[Chart understanding data]

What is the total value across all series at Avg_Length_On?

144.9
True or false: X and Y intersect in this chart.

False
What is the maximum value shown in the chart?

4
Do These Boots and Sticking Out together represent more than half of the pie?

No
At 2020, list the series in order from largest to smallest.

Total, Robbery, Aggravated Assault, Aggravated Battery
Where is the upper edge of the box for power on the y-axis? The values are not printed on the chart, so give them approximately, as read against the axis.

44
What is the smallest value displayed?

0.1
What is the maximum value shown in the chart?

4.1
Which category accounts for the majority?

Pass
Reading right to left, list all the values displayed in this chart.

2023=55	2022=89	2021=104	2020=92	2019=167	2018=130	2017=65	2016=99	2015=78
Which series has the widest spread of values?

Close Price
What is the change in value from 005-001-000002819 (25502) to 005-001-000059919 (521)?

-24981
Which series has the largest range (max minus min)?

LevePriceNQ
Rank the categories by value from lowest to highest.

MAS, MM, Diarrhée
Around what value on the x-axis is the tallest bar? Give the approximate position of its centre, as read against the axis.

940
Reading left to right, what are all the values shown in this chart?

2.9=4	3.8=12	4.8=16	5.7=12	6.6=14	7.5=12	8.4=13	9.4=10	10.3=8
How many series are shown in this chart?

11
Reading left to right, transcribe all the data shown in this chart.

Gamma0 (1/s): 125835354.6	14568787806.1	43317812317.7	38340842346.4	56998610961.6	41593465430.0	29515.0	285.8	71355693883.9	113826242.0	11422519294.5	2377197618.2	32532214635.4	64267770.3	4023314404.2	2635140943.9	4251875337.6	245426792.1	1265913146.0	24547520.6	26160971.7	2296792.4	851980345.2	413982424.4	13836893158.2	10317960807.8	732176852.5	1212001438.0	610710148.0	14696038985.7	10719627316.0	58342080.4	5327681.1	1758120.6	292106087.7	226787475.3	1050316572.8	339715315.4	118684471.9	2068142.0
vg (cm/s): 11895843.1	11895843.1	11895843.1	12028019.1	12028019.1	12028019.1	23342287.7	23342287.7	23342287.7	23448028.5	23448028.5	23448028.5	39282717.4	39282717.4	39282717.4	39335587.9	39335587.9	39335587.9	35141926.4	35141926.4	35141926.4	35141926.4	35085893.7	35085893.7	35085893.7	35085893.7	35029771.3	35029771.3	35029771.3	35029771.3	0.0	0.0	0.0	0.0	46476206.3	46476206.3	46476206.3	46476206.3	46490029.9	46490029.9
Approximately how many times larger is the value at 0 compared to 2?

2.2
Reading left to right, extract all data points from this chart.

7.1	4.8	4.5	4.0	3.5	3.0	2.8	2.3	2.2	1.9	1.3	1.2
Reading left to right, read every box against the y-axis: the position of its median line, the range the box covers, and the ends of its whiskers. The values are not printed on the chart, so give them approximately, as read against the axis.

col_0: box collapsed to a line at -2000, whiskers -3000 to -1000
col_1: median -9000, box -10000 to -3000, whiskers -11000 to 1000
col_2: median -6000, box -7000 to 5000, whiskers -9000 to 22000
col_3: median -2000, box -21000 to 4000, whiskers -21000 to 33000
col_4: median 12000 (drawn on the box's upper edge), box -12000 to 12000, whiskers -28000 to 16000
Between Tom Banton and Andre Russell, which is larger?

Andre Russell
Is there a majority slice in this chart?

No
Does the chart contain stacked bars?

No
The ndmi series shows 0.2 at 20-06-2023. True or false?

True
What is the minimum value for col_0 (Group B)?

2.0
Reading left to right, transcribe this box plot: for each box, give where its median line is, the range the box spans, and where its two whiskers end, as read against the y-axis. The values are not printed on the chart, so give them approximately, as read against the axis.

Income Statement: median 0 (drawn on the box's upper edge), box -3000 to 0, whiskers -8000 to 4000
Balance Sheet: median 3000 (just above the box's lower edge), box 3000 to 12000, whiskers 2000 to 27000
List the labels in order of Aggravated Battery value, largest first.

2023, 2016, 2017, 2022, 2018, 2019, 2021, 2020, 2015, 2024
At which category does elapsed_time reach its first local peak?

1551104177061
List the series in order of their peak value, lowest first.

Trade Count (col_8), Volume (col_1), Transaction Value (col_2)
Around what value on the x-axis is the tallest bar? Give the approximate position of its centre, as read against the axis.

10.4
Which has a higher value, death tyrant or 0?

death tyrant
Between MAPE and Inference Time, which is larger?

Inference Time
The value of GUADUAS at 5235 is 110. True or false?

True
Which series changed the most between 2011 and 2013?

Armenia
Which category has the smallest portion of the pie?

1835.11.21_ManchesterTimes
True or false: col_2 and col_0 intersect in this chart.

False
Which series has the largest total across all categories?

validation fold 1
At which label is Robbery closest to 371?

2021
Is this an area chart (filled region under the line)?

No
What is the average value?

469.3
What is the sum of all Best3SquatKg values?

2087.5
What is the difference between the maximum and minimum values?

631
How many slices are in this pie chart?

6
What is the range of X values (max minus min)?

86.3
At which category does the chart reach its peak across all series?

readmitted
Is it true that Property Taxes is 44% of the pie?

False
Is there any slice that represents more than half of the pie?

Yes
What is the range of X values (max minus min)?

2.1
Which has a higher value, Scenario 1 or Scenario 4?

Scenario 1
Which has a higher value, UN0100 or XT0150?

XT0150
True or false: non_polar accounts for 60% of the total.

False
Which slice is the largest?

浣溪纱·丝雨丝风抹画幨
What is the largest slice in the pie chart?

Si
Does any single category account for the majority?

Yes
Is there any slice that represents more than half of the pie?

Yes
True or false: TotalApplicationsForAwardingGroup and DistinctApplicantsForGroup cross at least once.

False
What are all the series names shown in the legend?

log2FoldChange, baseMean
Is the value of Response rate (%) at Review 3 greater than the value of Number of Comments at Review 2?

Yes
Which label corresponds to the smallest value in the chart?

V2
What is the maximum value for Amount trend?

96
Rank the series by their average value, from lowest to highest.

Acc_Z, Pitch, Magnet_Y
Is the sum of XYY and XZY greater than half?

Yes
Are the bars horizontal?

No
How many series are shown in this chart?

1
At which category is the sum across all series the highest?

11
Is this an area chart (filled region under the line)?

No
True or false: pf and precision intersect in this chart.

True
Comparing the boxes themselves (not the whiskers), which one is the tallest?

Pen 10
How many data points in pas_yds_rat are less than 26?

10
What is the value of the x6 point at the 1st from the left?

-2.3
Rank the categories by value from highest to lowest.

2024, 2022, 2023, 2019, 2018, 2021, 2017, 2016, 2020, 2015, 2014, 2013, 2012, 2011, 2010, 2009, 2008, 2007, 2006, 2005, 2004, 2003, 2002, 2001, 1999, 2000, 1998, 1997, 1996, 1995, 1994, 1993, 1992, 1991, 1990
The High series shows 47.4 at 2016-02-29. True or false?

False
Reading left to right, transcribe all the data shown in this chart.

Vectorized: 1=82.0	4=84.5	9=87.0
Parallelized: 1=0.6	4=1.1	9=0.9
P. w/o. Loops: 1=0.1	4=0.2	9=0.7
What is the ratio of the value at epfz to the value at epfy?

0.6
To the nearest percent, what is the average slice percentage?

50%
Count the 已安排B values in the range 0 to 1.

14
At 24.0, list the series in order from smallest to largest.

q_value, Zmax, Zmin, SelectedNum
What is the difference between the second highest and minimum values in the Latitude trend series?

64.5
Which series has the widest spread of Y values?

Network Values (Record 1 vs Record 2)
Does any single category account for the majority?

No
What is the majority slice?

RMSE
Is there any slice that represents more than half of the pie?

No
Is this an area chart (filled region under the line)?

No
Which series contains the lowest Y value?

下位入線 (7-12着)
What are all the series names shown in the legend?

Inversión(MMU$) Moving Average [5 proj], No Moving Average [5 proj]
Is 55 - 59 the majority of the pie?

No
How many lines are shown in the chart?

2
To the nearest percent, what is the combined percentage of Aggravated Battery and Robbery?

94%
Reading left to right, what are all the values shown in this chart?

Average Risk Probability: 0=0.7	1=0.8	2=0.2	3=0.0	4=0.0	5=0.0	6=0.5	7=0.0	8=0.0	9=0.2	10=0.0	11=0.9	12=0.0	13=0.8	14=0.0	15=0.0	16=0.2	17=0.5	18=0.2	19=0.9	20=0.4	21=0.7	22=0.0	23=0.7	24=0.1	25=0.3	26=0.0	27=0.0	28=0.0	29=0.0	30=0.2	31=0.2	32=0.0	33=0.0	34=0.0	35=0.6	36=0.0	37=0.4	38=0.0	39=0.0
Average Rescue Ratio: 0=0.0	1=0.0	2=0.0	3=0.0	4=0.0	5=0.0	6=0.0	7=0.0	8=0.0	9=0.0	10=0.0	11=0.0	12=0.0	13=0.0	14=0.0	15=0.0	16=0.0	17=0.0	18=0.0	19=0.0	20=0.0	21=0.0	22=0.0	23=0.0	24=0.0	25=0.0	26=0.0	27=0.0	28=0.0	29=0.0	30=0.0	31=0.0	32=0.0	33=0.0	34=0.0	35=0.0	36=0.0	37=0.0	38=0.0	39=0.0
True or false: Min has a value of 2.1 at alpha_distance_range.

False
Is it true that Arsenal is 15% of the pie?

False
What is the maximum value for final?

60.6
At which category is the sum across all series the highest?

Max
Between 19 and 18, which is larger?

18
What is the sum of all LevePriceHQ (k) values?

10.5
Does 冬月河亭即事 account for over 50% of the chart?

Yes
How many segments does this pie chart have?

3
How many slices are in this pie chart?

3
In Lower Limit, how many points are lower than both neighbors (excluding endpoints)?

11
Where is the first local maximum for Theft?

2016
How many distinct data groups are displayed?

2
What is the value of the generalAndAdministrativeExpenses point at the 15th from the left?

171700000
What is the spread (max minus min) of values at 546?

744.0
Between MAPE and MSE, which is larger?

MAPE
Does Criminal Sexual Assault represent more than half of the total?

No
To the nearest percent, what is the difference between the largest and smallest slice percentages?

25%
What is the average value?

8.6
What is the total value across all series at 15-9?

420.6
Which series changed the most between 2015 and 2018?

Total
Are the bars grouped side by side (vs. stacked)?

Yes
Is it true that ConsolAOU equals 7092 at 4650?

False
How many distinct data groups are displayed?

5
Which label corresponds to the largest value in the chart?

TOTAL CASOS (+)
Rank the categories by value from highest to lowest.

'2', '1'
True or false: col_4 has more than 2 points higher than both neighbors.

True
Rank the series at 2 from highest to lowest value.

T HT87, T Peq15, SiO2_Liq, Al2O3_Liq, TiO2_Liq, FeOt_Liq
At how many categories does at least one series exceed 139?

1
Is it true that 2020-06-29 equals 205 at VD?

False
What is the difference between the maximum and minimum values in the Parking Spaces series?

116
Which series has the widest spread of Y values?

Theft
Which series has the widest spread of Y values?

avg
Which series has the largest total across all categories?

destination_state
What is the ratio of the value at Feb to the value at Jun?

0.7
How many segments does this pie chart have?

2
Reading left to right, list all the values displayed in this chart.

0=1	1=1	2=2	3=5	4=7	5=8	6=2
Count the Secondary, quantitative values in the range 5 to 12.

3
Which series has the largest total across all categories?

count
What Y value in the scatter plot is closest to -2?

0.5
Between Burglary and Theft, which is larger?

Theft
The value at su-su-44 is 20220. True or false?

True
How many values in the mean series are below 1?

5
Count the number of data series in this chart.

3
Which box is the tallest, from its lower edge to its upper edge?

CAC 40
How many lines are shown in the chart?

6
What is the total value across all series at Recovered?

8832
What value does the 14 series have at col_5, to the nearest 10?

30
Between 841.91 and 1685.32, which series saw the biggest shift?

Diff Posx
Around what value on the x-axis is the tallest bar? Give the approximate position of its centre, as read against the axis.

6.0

§ What you need to do
Print the lines of the rows unchanged, starting at the line containing "destination_state" and ending with the line containing "Count the number", both of those lines included.

§ Written answer
destination_state
What is the ratio of the value at Feb to the value at Jun?

0.7
How many segments does this pie chart have?

2
Reading left to right, list all the values displayed in this chart.

0=1	1=1	2=2	3=5	4=7	5=8	6=2
Count the Secondary, quantitative values in the range 5 to 12.

3
Which series has the largest total across all categories?

count
What Y value in the scatter plot is closest to -2?

0.5
Between Burglary and Theft, which is larger?

Theft
The value at su-su-44 is 20220. True or false?

True
How many values in the mean series are below 1?

5
Count the number of data series in this chart.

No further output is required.